Why You Need Nostrils

Look in a mirror, and you'll notice that most sensory organs come in pairs. Having two eyes lets us perceive depth, and two ears are useful for locating sounds. But why two nostrils? Now neuroscientists have found evidence that this expands the range of scents we can smell.

For centuries, practitioners of yoga have known that one nostril breathes in air more rapidly than the other, and that the dominant nostril switches every few hours. (What happens is that one nasal passage swells, restricting air flow.) In fact, yogis advocate inhaling through the open nostril and breathing out through the constricted one, in the belief that this will stimulate the brain and "restore vitality" to the body.

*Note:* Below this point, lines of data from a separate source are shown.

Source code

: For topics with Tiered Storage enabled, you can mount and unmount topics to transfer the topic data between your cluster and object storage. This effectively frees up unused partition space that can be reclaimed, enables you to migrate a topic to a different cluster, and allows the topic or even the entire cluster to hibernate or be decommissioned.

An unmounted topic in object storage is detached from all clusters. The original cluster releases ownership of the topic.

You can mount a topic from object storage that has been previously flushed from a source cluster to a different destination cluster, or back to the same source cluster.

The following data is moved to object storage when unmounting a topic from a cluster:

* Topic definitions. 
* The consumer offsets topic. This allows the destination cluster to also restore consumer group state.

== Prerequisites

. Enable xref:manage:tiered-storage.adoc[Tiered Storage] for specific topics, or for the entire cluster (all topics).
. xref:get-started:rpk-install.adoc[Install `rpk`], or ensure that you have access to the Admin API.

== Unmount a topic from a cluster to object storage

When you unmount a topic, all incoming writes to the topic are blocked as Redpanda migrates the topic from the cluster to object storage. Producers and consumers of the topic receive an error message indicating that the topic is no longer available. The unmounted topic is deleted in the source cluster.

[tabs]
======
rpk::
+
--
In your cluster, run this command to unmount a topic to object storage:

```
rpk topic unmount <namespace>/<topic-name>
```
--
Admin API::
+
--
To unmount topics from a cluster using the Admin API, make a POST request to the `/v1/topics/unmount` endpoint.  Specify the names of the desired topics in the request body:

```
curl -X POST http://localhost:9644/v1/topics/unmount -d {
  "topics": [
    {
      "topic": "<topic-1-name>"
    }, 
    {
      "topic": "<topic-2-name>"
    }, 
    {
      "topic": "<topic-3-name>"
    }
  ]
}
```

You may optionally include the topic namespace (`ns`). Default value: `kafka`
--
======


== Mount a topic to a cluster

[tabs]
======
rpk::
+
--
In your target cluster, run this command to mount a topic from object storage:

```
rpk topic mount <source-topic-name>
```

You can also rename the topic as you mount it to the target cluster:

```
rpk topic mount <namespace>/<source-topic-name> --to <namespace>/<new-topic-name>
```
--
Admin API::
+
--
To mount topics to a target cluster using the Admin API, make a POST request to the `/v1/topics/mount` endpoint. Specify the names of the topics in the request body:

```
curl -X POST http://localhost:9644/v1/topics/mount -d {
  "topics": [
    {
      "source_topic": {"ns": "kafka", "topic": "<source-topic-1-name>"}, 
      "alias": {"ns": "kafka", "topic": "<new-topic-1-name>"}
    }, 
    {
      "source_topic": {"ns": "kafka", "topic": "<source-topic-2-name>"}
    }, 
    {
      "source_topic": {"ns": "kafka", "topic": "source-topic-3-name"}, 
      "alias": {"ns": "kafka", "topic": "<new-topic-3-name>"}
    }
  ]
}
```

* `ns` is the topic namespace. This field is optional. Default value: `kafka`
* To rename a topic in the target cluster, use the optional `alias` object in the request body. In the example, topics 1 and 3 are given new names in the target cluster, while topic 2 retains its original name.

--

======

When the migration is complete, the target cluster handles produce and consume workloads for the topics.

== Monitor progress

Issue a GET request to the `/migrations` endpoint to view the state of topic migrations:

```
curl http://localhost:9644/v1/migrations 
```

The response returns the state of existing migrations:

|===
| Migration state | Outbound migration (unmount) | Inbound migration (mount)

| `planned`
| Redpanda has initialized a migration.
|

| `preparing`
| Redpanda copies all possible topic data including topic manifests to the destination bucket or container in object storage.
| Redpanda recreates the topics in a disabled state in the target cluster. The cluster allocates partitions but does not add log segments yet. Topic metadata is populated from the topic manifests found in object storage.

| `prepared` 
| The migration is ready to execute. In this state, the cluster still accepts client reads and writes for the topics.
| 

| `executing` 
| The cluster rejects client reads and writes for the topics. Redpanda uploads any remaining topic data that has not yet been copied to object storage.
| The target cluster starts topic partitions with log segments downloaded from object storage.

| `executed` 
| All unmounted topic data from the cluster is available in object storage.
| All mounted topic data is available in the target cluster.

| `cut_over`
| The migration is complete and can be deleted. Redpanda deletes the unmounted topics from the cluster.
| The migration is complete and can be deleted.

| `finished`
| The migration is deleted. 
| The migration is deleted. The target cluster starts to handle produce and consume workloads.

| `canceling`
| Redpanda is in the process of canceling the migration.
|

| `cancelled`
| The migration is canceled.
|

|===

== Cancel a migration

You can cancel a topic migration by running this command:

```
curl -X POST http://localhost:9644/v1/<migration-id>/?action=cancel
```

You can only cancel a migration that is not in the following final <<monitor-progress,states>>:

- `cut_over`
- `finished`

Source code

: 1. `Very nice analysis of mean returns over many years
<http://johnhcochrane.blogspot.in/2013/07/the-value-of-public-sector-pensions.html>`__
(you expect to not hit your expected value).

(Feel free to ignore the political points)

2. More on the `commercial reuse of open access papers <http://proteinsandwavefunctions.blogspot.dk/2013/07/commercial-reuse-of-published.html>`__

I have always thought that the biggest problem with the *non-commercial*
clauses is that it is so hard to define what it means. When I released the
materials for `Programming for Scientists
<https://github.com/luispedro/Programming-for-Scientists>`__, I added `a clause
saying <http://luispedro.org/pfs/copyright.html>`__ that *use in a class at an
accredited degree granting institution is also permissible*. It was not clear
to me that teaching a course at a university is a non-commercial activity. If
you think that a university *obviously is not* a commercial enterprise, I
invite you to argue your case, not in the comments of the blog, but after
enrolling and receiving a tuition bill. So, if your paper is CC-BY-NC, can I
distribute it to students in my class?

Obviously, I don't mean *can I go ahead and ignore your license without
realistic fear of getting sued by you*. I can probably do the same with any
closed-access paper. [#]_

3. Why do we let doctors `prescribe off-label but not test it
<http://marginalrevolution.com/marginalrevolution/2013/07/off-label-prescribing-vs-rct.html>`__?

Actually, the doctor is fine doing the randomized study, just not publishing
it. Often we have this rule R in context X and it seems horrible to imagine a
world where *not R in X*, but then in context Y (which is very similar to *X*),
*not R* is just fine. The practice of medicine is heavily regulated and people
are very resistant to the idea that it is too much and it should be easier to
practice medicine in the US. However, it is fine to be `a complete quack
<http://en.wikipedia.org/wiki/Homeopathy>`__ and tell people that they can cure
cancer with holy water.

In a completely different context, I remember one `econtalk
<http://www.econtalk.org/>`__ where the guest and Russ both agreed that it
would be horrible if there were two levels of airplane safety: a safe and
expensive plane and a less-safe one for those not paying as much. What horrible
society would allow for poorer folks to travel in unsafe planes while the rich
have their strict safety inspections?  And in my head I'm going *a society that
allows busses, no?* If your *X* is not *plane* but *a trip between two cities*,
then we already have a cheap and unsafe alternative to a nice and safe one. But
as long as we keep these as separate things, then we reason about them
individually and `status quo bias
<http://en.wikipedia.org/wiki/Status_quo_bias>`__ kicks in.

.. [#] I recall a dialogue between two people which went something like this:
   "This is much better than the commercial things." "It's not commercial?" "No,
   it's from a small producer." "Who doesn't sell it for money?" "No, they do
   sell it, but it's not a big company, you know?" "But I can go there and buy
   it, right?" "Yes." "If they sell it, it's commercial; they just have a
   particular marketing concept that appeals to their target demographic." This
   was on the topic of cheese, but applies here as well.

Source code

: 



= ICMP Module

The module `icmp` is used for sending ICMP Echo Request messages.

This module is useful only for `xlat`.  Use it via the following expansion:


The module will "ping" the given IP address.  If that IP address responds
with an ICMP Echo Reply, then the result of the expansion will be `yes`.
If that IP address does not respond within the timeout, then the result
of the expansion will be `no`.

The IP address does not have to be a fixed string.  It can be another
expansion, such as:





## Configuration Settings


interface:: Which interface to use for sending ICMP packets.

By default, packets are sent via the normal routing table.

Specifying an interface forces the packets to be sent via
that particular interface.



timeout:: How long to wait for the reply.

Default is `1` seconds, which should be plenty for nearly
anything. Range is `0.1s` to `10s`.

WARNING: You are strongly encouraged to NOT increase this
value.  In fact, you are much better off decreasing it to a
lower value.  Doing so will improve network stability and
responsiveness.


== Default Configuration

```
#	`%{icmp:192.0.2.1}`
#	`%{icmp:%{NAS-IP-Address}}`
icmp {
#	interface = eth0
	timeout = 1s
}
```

The yogic tradition is silent about what nostrils do for the sense of smell.

And so we turn to Noam Sobel, a neuroscientist at Stanford University, who has been studying the topic for 4 years. A friend of his one morning suggested over breakfast that the varying flow rates might mean the nostrils detect different chemicals. Skeptical, Sobel tested the idea by asking 20 healthy adults to sniff a blend of octane and carvone through one nostril at a time. Although the volunteers didn't know it, they were always inhaling the same mixture.

But that's not what they thought at all. In today's Nature, Sobel reports that 17 of the subjects described stronger whiffs of octane (a slowly absorbed chemical) when they used the more blocked nostril, and smelled more carvone (a rapidly absorbed chemical) through the clearer nostril. "These differences are subtle," says Sobel. "It's not as if one smells roses and the other smells cherries. But I think it will be fundamental in understanding the sense of smell." With each nostril able to detect different kinds of chemicals, he says, that would expand the variety of odors that can be detected.

The "simple but smart" experiment, as neurobiologist James Bower of the California Institute of Technology calls it, suggests that human smell is more sophisticated than previously thought. "My guess is that Noam has discovered the tip of an iceberg, and that there's a lot more fine regulation of olfaction in the human nose," he says. This understanding might one day lead to the development of better "artificial noses" that could, for example, sniff out traces of explosives.